La leishmaniosis que casi acaba con Ben, el perrito al que querían sacrificar y que ahora busca una familia

Ben ha sobrevivido casi de casualidad. A este perro de tres años le diagnosticaron leishmaniosis, una enfermedad parasitaria grave que se produce por la picadura de un insecto, pero que tiene tratamiento y una esperanza de vida alta en la mayoría de los casos tratados por los veterinarios. 

En el caso de este macho, la afectación era visible: tenía lesiones aparentes en la piel, estaba muy delgado y sangraba por la nariz… Ese contratiempo llevó a sus dueños a tomar una decisión tajante, aplicarle la eutanasia y desprenderse de forma definitiva del peludo. 

“Sus propietarios, al enterarse de que tenía leishmaniosis, le negaron la oportunidad de vivir a Ben por malas experiencias con otros animales”, cuentan desde el Refugio de animales Animal Protectora Murcia, que dedica una publicación en redes sociales a contar su historia. 

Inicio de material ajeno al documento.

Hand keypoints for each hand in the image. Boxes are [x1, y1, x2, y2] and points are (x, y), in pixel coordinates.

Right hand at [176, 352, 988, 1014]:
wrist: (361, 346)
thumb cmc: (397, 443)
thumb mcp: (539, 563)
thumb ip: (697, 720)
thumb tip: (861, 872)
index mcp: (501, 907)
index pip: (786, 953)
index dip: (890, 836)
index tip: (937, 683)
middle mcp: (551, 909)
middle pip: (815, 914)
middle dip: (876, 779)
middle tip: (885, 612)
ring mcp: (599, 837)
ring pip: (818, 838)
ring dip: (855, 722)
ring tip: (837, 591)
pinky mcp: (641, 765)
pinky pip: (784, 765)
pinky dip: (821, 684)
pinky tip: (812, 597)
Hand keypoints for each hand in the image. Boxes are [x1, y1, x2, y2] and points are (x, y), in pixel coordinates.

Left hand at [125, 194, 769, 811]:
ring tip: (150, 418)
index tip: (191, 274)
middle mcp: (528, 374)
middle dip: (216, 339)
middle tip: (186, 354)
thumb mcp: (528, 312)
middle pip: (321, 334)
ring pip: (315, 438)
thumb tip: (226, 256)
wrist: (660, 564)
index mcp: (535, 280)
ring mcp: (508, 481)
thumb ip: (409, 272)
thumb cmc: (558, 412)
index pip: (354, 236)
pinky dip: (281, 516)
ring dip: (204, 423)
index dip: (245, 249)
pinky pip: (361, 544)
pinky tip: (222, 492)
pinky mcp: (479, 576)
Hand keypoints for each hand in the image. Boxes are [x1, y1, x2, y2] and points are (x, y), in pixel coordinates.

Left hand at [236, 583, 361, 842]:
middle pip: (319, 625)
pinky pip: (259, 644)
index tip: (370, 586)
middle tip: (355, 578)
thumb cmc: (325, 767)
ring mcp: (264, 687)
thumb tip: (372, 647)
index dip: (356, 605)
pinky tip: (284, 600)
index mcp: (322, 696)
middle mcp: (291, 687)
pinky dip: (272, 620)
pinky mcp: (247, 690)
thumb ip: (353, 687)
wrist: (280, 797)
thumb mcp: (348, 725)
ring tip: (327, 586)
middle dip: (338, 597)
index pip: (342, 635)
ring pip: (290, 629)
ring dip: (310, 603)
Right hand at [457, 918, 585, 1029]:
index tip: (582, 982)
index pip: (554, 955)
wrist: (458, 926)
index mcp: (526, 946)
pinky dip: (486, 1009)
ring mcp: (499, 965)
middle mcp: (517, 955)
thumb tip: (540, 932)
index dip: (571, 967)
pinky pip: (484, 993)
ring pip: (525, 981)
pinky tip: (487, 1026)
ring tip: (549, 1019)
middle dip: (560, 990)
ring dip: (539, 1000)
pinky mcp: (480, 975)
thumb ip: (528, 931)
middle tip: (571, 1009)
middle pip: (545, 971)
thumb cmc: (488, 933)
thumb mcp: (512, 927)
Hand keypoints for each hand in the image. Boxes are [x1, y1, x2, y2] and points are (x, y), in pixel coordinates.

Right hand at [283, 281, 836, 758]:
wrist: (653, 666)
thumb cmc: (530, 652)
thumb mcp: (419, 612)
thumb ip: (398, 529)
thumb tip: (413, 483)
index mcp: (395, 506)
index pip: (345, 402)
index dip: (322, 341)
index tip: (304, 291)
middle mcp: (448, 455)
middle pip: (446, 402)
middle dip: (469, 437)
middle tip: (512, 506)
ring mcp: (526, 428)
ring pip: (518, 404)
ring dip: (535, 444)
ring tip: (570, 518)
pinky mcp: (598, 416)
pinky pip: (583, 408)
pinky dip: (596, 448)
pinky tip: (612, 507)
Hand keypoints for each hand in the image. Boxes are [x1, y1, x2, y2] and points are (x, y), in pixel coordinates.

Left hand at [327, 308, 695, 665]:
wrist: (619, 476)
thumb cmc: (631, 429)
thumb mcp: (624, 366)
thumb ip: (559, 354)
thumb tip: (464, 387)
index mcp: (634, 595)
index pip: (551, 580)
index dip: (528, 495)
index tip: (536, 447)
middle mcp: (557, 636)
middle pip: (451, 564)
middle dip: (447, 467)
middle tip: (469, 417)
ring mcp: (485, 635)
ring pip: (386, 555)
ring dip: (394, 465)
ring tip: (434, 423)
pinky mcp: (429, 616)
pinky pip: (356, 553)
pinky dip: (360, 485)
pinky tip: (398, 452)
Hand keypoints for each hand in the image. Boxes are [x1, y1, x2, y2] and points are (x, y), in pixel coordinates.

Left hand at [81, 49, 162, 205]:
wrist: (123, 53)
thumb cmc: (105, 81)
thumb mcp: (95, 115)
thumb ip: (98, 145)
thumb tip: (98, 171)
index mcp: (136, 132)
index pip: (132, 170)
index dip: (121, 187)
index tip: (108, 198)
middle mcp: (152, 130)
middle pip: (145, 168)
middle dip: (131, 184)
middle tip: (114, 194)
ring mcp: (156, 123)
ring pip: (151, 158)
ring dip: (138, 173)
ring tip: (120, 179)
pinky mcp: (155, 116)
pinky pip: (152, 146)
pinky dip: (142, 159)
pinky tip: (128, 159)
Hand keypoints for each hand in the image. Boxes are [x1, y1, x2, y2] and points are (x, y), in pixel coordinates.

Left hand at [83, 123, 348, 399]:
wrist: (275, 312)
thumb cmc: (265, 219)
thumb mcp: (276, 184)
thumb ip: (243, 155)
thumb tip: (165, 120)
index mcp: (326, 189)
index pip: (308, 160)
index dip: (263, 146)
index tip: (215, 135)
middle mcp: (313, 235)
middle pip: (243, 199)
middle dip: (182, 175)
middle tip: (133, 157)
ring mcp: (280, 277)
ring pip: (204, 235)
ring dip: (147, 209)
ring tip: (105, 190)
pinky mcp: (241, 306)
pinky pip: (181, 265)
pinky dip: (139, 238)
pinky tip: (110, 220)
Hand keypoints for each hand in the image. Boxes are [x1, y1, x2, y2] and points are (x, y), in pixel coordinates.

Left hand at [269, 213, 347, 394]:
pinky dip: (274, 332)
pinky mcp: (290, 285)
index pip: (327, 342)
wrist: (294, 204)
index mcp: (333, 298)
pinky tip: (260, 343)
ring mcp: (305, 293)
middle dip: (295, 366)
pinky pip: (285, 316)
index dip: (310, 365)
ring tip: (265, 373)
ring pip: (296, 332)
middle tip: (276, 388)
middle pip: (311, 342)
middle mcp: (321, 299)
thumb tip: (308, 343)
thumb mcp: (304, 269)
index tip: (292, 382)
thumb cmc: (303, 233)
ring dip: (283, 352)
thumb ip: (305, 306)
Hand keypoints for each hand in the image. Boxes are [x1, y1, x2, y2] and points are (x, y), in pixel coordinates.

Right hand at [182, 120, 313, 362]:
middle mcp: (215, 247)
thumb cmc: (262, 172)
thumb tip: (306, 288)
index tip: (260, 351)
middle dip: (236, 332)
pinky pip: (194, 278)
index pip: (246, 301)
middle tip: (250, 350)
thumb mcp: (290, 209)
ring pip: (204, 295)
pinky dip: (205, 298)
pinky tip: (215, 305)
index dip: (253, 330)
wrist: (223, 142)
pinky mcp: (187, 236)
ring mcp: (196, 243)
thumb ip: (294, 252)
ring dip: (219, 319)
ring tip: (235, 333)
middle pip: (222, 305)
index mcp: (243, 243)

Sin embargo, “por suerte” un conocido les informó de su caso. Desde entonces, ellos se encargan de su protección y le han ayudado a superar lo más grave de la enfermedad. Ahora, es un perro normal y que espera impaciente a que aparezca una familia que le llene de cariño y cuidados. 

Según explican sus cuidadores, el peludo “ya ha terminado una de las partes del tratamiento y ahora sólo está con un tratamiento oral que tendrá que mantener mínimo dos años”: “Tiene la piel mucho mejor, pero aún le falta para recuperarse porque sigue muy delgado”.

Desde el refugio aseguran que Ben es un perro con muy buen carácter. Aún está adaptándose a llevar correa, aunque ya está haciendo grandes progresos. Pese a su historia, explican que es un can sociable con otros perros, aunque más con los grandes que con los pequeños. Con gatos aún no ha sido testado. 

Adopción o casa temporal de acogida

Sus cuidadores no pierden la esperanza de que alguien se interese por él y decida darle una oportunidad. Actualmente, explican, está en una residencia, pero su estancia allí supone un gasto mensual inasumible, así que piden voluntarios para una casa de acogida temporal o una adopción definitiva en el mejor de los casos. 

En cualquier caso, hacen un llamamiento a los interesados para que se pongan en contacto con el refugio y buscar la fórmula con la que pueden ayudar. Solo tienen que escribirles a través de su número de teléfono o mandar un mensaje privado por redes sociales.